# [Given instruction A]
In the post about the four sons, who wrote the article "Your Inner Teenager"?
# [Given instruction B]
Retype the passage of the four sons post starting at "I would like" and ending at "they grow older.".

# [Source document]
— Begin —
Sunday, March 29, 2015

The Four Sons- Which One Is The Teenager?

The fours sons are typically explained as representing four different types of people in Klal Yisrael, and how each deserve a different explanation of the Pesach story. We call this in the world of education "differentiated instruction," or as Dovid Hamelech said centuries ago,  "Chanoch la'naar al pi darko..."  “Educate each child according to his way.”

I would like to suggest, that the four sons are not four types of people, but rather four stages of development in a child's life.  When a child is in the "early childhood years"  he is "sh'aino yodeah l'shol."  As he grows into the lower school years he becomes the tam- a bit more educated, but not quite there yet.  And, then we have the words of the "rasha"  “Mah haavodah hazot lachem” “What is this work to you?!.", which sounds something like your teenager might say to you when irritated by something you are attempting to impose upon him.  

Of course, I am not implying that teenagers are "wicked!"  Most teens give us much nachat most of the time. But, often their comments try our patience, and we have to seriously consider how our responses will impact on their view of and love for Judaism as they grow older.  

As we know, the four sons are taken from the Chumash where it indicates in four different places how to respond to our children regarding the Exodus.  The first son who receives a response is the "rasha."  Rabbi Yisrael Rice, in his article "Your Inner Teenager," identifies the teenage qualities in the rasha and puts an interesting spin on the pesukim in Shemot 12:25-26. "' And it shall come to pass when you come to the land which G-d will give you, according to His promise, that you shall keep this service of observing Passover.  And, it shall come to pass, when your children shall say to you, "What the heck are you guys doing?'” (Instead of “What is this work to you?” Clearly not the words of the pasuk).  “The whole family is together doing one thing; in walks this child and rejects whatever it is that is going on.  Sounds to me like an archetypical teenager...And even before we leave Egypt, G-d is telling us that in the future, your kids will give you lip."
— End —
# [Dataset excerpt]
— Begin —
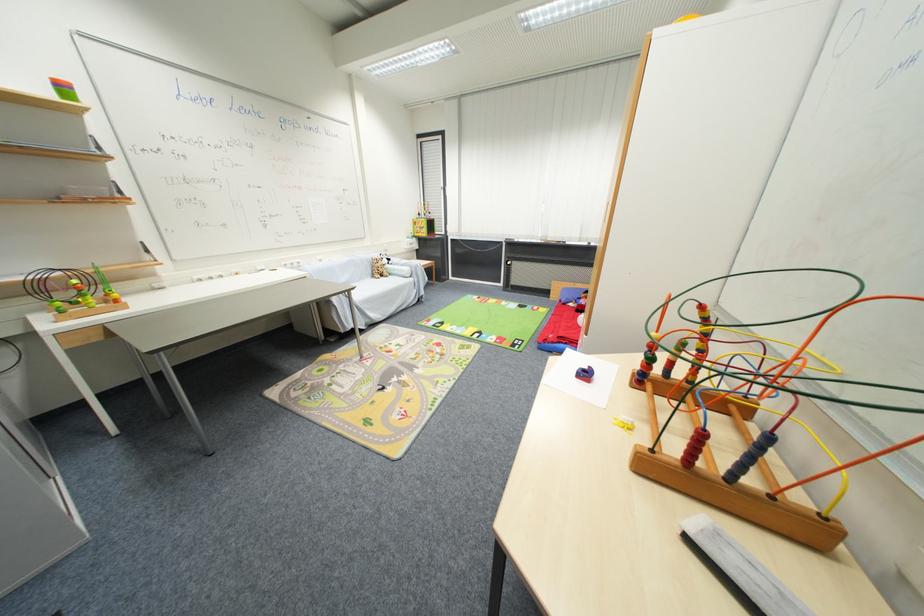
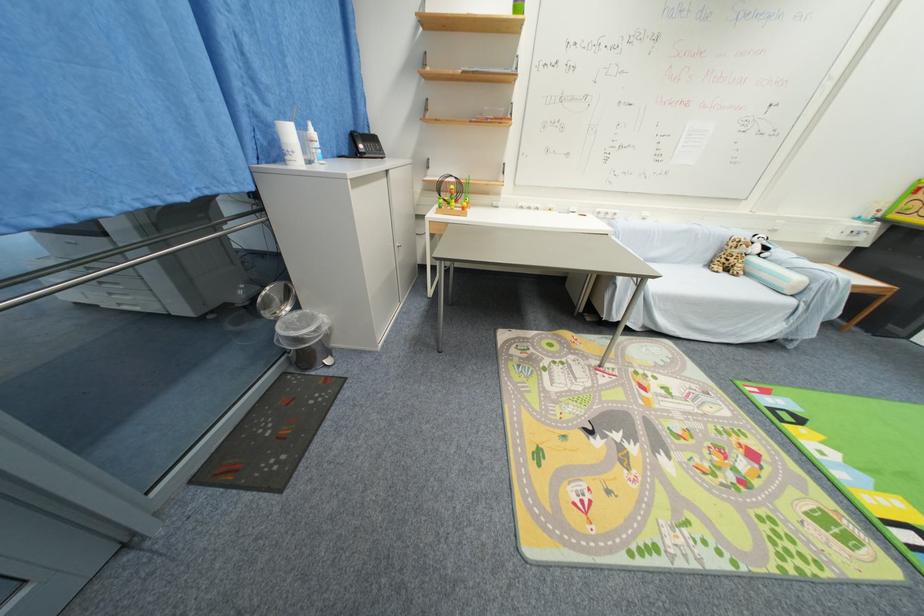
Question: I am providing you with two images of the same scene from different viewpoints. Please identify which objects are invisible in image2.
— End —
# [Correct answer A]
Rabbi Yisrael Rice

# [Correct answer B]
I would like to suggest, that the four sons are not four types of people, but rather four stages of development in a child's life.  When a child is in the "early childhood years"  he is "sh'aino yodeah l'shol."  As he grows into the lower school years he becomes the tam- a bit more educated, but not quite there yet.  And, then we have the words of the "rasha"  “Mah haavodah hazot lachem” “What is this work to you?!.", which sounds something like your teenager might say to you when irritated by something you are attempting to impose upon him.  

Of course, I am not implying that teenagers are "wicked!"  Most teens give us much nachat most of the time. But, often their comments try our patience, and we have to seriously consider how our responses will impact on their view of and love for Judaism as they grow older.